If the interviewer walks you to the exit or reception, be sure to keep your energy up. You can use this time to ask general questions or make relevant small talk, whatever feels most comfortable. Try to maintain your composure until you’re out of sight.
It’s completely OK if all these tips don’t come naturally to you. Take the time to get in front of another person (or a mirror) and practice! Sit in your computer or living room chair (potentially in your interview outfit) and identify which position feels most comfortable. You can go through the motions with a friend and ask them to provide constructive feedback. They might notice your eyes wander a lot or you tend to play with your hands when you’re not sure about your answer. If you know your interview will be remote, hop on a video call with that friend. They can help you figure out which angles look best or let you know if you appear too stoic.

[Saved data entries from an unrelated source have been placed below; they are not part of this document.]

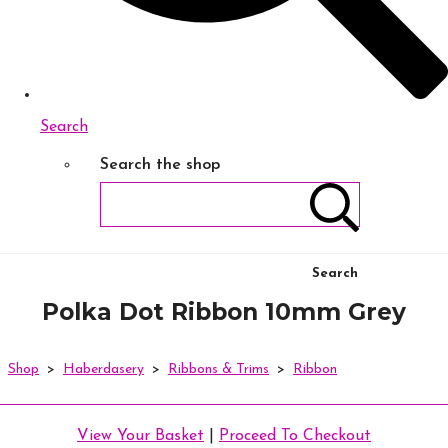
Search
Search the shop
Search
Polka Dot Ribbon 10mm Grey
Shop
>
Haberdasery
>
Ribbons & Trims
>
Ribbon
View Your Basket
|
Proceed To Checkout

What If It’s a Remote Interview?
Many clinics are shifting toward video interviews for at least part of their hiring processes. COVID-19 sparked this change for many practices.
For some candidates, a video call eases the anxiety that can come along with the interview portion of the hiring process.
But with a little prep, you can still use your body language to help communicate what a great fit you are for the job. Your posture is still important, so be sure to adjust your chair height and camera angle so you can sit straight up. Put the videoconferencing window right by the camera so you can look straight into it to simulate eye contact and try not to look away at other notes or windows on your screen. And make sure you troubleshoot any potential setup and technical issues—such as camera angles, proper lighting, outside noise control—prior to your call to limit the need for shifting and adjusting during your interview. Fidgeting doesn’t translate well virtually either and can cause unnecessary distractions.
You can nod and smile to show you’re listening (rather than using verbal cues and inadvertently muting the other person’s microphone). And don’t be afraid to talk with your hands, even in a video interview.
If this seems like a lot to think about on top of what you’re going to say, take a deep breath and remember: Nerves are a natural part of the interview process. But you’ve made it this far, and you have the credentials and expertise. So don’t let something like body language stand in the way of you and your next job.